Continue to monitor fields frequently as growth will likely start slowing down as summer approaches and we do not want to overgraze pastures. Letting them grow to proper heights and not grazing too close will allow for more forage availability for the entire season. If growth slows down too much, we are better to put cattle in a sacrifice lot and feed stored forages than to let them graze all of the paddocks down. If animals are removed prior to plants being grazed too close, new growth will start from the leaves without a reduction in root reserves. If they are grazed too close, root growth will stop and new growth will need to start from root reserves, weakening the plant.

Root growth does not cease until 50% of the leaf is removed. This is one of the reasons we recommend taking half and leaving half in pastures.

So, how tall should the pasture be before we graze and how close can we graze it? Tables 1 and 2 provide guidelines for grazing height.

Table 1: Managing Grazing Height for Pure Grass Stands

SpeciesPre-graze inchesPost-graze inches
Perennial Ryegrass6-73
Orchardgrass8-104-5
T. Fescue (E+)5-61-4*
T. Fescue (E-)8-104-5
Brome grassPre or late jointing2-3
TimothyPre or late jointing4

* You may want to graze closer to four inches during summer months as the endophyte can accumulate more at the base of the plant and graze closer in the winter months.
(Source: Ohio Integrated Forage Management Team)

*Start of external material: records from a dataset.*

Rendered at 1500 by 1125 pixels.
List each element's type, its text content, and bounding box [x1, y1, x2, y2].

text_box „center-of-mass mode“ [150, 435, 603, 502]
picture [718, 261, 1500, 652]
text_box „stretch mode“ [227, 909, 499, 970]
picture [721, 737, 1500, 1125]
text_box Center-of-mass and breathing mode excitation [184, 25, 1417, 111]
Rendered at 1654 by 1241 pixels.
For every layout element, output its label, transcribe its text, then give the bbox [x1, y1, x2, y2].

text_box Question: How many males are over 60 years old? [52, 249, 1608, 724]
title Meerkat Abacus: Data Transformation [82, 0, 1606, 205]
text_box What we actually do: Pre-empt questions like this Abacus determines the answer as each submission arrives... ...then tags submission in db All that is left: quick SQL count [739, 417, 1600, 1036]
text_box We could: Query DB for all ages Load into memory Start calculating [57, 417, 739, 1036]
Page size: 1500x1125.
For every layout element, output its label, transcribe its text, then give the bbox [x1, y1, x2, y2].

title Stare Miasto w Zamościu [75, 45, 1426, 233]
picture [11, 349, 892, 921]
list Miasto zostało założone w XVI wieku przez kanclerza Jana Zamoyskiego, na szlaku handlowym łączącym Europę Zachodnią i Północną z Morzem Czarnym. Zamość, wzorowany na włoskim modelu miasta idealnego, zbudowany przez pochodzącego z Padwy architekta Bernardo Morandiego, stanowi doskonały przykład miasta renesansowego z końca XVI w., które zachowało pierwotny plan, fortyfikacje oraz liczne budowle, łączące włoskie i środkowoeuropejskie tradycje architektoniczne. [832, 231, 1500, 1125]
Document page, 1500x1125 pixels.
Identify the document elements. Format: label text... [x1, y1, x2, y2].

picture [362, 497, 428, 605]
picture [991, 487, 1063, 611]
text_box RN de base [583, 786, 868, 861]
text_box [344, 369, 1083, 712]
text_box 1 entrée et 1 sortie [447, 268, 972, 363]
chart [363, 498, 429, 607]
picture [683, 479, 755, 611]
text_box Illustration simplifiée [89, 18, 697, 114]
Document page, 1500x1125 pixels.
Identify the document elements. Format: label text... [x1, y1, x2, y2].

Table 2: Managing Grazing Height for Grass/Legume Mixtures

SpeciesPre-graze inchesPost-graze inches
Bluegrass/w clover4-51
OG/L clover6-82
T fescue/L clover5-81.5-2
Alfalfa with grassbud2
Red clover with grassbud2

(Source: Ohio Integrated Forage Management Team)

Finally, it’s never too early to consider which fields could be stockpiled for fall and winter grazing. After our first cutting of hay, we should have a good idea of what our winter feed needs will be. If quantity will be our biggest need, we can start stockpiling forages, especially fescue, in July. If quality is a more pressing need, we can wait to stockpile in August. In either scenario, 50 pounds of nitrogen should increase yields by 1000 pounds/acre and may increase protein content.

As spring progresses, there are several things we can do to influence the quality and quantity of our pasture fields for the rest of the season. We simply need to evaluate our needs, plan accordingly, keep looking down the road to get a sense of what is coming, and take action.